=== Document passage ===
───

Different loss after iteration by same seed with different reduction way of nll_loss in gcn

Hello, everyone:

I faced a problem about reduction way of nll_loss, which give me extremely different result by same seed in GCN.

I am using GCN to do binary text classification. First, I use class weight in the nll_loss as belowed. It gives me good result. As I used same seed, everytime I rerun the GCN, I can get the same result. I can check the log each iteration of loss is same.

np.random.seed(args.seed)
torch.manual_seed(args.seed)
if args.cuda:
    torch.cuda.manual_seed(args.seed)

x_class = y.sum(dim=0).float()
z_weight = (1.0/x_class)*x_class.sum(0)/2.0
y = y.max(1)[1].type_as(labels)
return F.nll_loss(preds, y, z_weight)

But when I changed the nll_loss to reduction “none”, although the loss return is also same as above at the beginning, which value is 0.7351 at the first time, it will show different result after multi iteration at the end.

x_class = y.sum(dim=0).float()
z_weight = (1.0/x_class)*x_class.sum(0)/2.0
y = y.max(1)[1].type_as(labels)
loss_pre = F.nll_loss(preds, y, reduction='none')

───

Items from a data source:
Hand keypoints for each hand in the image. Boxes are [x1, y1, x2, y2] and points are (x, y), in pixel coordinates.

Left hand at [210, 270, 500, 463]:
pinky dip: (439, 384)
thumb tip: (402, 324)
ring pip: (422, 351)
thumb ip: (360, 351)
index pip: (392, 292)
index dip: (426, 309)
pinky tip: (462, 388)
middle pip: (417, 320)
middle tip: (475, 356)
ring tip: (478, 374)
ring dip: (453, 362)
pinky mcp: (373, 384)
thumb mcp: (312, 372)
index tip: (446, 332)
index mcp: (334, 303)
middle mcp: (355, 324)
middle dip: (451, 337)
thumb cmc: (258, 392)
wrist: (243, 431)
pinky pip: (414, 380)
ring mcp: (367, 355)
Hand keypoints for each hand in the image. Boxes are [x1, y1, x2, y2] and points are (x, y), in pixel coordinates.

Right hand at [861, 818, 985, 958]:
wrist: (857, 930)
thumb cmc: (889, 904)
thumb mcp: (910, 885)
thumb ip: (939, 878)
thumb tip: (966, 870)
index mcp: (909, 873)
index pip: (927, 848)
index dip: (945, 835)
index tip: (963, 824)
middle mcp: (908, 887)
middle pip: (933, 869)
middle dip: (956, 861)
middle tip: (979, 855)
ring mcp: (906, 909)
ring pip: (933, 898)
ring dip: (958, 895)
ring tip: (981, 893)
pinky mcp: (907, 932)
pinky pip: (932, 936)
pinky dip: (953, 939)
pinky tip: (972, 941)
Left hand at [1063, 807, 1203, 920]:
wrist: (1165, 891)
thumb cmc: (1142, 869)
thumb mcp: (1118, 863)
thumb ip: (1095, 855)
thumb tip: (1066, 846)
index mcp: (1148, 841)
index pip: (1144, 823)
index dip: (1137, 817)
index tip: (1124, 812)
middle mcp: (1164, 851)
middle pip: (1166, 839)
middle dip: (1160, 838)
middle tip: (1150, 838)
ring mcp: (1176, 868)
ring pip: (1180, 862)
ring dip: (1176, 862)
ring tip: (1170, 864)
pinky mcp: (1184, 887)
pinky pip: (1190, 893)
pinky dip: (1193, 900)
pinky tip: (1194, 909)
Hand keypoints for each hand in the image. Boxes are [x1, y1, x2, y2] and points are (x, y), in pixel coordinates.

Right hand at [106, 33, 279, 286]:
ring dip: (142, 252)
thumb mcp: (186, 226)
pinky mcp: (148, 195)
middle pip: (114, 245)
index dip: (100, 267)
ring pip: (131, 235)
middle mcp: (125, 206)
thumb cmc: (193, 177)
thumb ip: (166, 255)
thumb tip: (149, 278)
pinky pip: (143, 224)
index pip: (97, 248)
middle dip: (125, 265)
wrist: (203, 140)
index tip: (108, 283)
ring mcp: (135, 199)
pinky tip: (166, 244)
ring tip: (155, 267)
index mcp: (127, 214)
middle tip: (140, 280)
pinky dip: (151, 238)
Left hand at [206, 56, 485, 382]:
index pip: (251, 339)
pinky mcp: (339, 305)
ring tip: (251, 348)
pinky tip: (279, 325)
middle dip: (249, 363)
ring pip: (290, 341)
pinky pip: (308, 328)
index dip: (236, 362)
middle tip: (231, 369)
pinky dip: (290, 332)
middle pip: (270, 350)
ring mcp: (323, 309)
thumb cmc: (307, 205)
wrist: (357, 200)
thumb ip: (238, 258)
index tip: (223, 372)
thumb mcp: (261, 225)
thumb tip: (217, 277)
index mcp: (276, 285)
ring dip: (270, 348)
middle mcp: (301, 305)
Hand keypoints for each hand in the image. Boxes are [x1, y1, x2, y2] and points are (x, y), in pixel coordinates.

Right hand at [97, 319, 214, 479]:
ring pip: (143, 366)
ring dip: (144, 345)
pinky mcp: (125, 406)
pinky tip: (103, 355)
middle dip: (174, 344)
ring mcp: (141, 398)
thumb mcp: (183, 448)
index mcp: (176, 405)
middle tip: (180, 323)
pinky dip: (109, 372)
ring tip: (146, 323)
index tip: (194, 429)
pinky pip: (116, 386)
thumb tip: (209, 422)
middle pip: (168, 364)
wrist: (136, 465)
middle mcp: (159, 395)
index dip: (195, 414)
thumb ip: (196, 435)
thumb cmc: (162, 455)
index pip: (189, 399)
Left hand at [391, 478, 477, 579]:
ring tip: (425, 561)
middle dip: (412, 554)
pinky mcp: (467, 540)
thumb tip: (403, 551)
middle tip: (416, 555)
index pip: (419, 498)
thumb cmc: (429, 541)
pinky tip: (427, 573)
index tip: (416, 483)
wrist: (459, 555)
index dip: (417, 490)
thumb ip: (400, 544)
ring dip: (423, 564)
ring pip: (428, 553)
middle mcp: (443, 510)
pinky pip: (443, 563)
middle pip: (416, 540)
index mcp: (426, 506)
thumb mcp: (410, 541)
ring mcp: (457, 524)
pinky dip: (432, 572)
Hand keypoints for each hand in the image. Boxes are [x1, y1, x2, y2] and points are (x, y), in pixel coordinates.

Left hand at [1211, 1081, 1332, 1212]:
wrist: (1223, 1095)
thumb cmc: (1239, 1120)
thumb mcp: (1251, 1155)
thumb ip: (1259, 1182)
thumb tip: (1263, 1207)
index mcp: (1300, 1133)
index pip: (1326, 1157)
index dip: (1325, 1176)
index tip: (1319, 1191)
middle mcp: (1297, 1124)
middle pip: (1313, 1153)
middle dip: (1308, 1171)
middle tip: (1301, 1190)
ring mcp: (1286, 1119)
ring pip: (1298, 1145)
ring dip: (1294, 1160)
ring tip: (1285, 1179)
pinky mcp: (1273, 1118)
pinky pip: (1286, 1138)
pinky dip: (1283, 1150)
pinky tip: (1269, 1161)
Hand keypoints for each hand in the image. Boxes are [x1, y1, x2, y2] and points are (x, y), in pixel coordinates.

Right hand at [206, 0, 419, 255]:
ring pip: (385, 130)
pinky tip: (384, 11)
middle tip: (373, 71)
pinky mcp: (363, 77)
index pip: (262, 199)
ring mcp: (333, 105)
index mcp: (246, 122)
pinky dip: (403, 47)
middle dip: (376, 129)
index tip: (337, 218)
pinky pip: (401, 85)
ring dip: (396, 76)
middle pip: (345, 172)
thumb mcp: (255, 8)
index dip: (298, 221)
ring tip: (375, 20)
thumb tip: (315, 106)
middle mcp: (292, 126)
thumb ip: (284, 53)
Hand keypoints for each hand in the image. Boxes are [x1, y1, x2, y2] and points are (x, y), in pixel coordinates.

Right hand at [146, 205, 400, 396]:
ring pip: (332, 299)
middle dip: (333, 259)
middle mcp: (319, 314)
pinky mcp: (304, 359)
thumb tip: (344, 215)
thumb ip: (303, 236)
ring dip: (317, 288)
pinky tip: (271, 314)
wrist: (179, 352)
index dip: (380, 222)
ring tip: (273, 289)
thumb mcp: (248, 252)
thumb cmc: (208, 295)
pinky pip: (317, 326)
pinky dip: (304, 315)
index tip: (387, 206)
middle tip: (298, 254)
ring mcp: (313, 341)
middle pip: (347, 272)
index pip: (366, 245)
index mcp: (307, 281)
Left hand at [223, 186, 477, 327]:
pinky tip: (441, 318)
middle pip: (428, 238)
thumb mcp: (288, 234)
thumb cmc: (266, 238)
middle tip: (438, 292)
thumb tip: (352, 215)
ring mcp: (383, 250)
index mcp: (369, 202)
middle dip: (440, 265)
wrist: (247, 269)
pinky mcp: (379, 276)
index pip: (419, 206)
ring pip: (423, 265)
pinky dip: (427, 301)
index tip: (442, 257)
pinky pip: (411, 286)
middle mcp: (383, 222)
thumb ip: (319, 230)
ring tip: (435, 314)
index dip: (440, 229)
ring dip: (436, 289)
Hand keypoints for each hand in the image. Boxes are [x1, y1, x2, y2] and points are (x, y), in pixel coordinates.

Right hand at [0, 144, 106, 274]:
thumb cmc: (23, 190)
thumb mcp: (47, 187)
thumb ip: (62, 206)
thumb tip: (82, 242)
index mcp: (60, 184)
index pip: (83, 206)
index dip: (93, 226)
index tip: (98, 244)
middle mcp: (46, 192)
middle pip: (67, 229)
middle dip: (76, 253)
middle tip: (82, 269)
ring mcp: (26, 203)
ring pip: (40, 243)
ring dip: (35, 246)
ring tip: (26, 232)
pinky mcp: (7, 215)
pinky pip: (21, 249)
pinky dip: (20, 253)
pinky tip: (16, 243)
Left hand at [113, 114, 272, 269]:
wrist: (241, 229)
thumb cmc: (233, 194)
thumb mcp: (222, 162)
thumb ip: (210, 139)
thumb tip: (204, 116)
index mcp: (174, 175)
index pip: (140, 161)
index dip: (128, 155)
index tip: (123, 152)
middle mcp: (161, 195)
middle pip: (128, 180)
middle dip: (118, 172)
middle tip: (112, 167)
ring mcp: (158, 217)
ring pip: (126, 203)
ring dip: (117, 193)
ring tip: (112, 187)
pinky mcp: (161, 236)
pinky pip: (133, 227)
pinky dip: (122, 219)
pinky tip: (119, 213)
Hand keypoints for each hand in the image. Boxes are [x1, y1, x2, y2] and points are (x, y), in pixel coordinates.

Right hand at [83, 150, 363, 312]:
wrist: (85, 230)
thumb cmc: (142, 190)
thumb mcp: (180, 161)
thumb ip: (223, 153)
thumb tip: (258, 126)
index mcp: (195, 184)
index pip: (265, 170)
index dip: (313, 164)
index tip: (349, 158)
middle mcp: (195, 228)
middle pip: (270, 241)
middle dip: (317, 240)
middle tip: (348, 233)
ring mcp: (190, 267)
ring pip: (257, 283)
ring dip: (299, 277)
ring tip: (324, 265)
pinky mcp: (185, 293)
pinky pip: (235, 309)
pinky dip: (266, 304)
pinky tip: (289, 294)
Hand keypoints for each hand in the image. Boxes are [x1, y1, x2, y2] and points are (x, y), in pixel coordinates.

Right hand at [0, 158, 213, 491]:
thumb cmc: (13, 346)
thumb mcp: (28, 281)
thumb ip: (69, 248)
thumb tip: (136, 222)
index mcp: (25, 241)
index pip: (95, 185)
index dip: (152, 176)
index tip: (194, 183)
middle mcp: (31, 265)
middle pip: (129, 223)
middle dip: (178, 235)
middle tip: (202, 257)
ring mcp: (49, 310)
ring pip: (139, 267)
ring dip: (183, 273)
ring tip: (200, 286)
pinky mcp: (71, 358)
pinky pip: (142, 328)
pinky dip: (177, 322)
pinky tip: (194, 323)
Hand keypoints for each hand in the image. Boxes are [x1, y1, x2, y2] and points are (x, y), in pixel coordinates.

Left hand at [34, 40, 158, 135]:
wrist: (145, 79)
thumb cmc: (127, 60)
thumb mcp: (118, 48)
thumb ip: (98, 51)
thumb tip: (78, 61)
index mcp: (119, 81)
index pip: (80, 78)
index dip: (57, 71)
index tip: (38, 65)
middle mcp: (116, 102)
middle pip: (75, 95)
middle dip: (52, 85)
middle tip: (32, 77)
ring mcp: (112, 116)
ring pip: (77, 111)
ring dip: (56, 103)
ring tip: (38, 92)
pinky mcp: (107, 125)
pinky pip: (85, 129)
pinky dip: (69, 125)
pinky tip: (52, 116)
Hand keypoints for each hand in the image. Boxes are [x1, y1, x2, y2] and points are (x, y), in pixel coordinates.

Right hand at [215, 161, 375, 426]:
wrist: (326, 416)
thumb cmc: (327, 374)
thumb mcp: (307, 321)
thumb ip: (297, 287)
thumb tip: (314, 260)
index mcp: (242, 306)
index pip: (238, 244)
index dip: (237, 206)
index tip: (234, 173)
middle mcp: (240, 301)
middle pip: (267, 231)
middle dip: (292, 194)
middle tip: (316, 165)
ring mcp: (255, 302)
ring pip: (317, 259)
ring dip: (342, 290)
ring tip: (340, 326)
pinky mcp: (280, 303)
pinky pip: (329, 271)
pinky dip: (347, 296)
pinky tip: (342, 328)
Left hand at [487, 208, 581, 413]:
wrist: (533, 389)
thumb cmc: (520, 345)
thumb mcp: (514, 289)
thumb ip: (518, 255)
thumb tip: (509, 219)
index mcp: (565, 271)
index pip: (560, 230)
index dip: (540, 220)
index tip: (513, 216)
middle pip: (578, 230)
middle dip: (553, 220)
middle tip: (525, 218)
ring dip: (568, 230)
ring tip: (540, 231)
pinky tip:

───

=== Questions ===
1/ In the nll_loss forum post, list every function that sets a random seed in the first code block.
2/ According to the nll_loss forum post, what loss value is returned the first time after the switch to reduction "none"?
3/ Pick up the nll_loss forum post from the point at which it stops, and continue it.
These records bear no relation to the nll_loss forum post.

=== Answers for the tasks ===
1/ np.random.seed, torch.manual_seed, torch.cuda.manual_seed

2/ 0.7351

3/
final_weight = z_weight[y]
return (loss_pre * final_weight).sum() / final_weight.sum()
#original loss
Epoch: 0001
 | loss: 0.7351
Epoch: 0002
 | loss: 0.6355
Epoch: 0003
 | loss: 3.2794
...
Epoch: 0010
 | loss: 0.6107
...
Epoch: 0200
 | loss: 0.0207

#loss of reduction none
Epoch: 0001
 | loss: 0.7351
Epoch: 0002
 | loss: 0.6355
Epoch: 0003
 | loss: 3.2797
...
Epoch: 0010
 | loss: 0.6097
...
Epoch: 0200
 | loss: 0.0239

Could anyone give some help? Thanks indeed.
My environment is Python 3.6.9, pytorch 1.3.0 with CPU.

Are both approaches deterministic in isolation? I.e. are you getting the same results if you rerun the reduction='none' code?
If so, then I think the difference between both approaches could come from a different order of the reductions and thus accumulated small absolute errors due to the limited floating point precision.

Thanks your reply. @ptrblck
Yes, the returned loss of two reduction way are same, which is 0.7351 at the first time.
When I rerun the reduction with none, it always show 0.7351 at the first time.
I confirmed it by using ipdb to check.
But after several iteration, the loss began to differ.
So, How to fix the calculation order of reduction.
The reason why I wanna convert to reduction of none, is that I wanna combine sample weight to existed class weight’s loss.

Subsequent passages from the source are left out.